Water recycling showcases to encourage best practice
"Emerging pollutants in waste water, generated by synthetic material such as drugs and cosmetics, are also bothering environmental experts both home and abroad," according to Yu.
He said that these pollutants are "invisible enemies" which are hard to trace and eradicate in waste water treatment. Once they are discharged into nature, they will be taken in by people via food or water and accumulate in bodies, impacting future generations.
In 1998, Singapore initiated the NEWater project to treat waste water using dual-membrane and ultraviolet technologies in addition to conventional processes, to solve the country's reliance on water imported from Malaysia.
The project received great responses from the world and wrote a new chapter in turning waste water into drinking water, having profound meaning for global waste water treatment, according to Yu.

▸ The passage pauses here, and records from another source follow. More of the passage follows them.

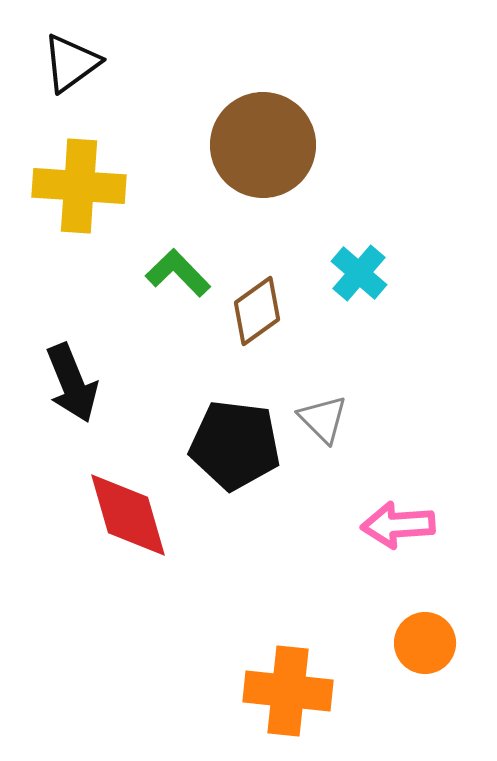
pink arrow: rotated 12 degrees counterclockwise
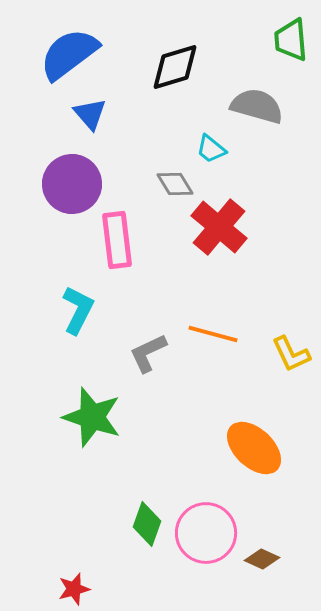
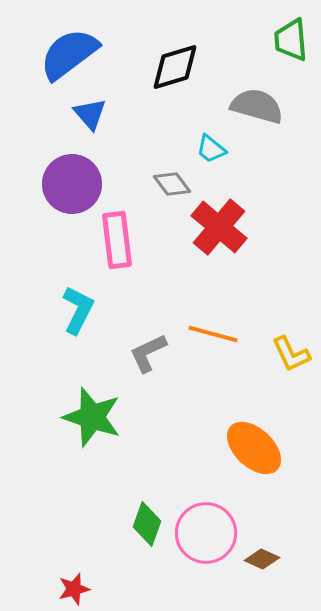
gray diamond: moved 3 px left; rotated 6 degrees counterclockwise
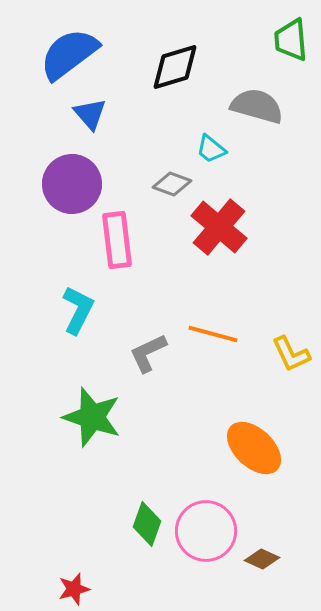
gray diamond: rotated 33 degrees counterclockwise
pink circle: moved 2 px up
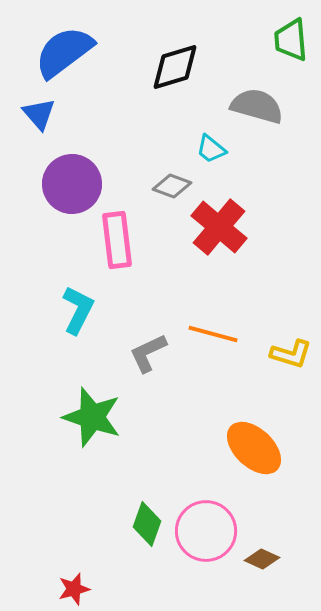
blue semicircle: moved 5 px left, 2 px up
blue triangle: moved 51 px left
gray diamond: moved 2 px down
yellow L-shape: rotated 48 degrees counterclockwise
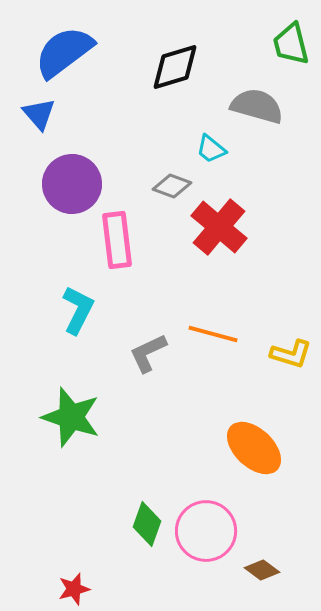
green trapezoid: moved 4 px down; rotated 9 degrees counterclockwise
green star: moved 21 px left
brown diamond: moved 11 px down; rotated 12 degrees clockwise
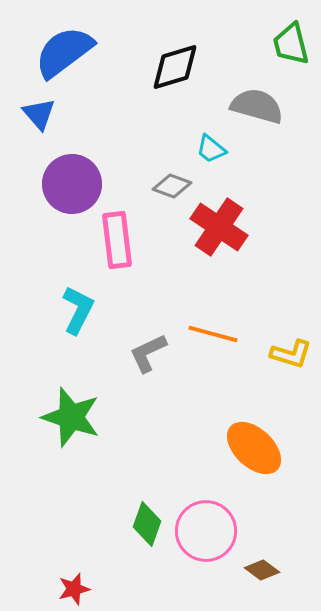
red cross: rotated 6 degrees counterclockwise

"Therefore, we are making efforts to build a concept plant in China to tackle the problems of treating urban waste water, aiming at stricter standards of discharged waste water and lower energy consumption," he said.
The Concept WWTPs' improvements will include increased recycling of resources such as nitrogen and phosphorus, two elements that must be separated from waste water but are needed to add nutrients to fertilizer; while the plan is for the plants to be "community-friendly" near households.
The experts are also in search of methods to fight Yu's "invisible enemies."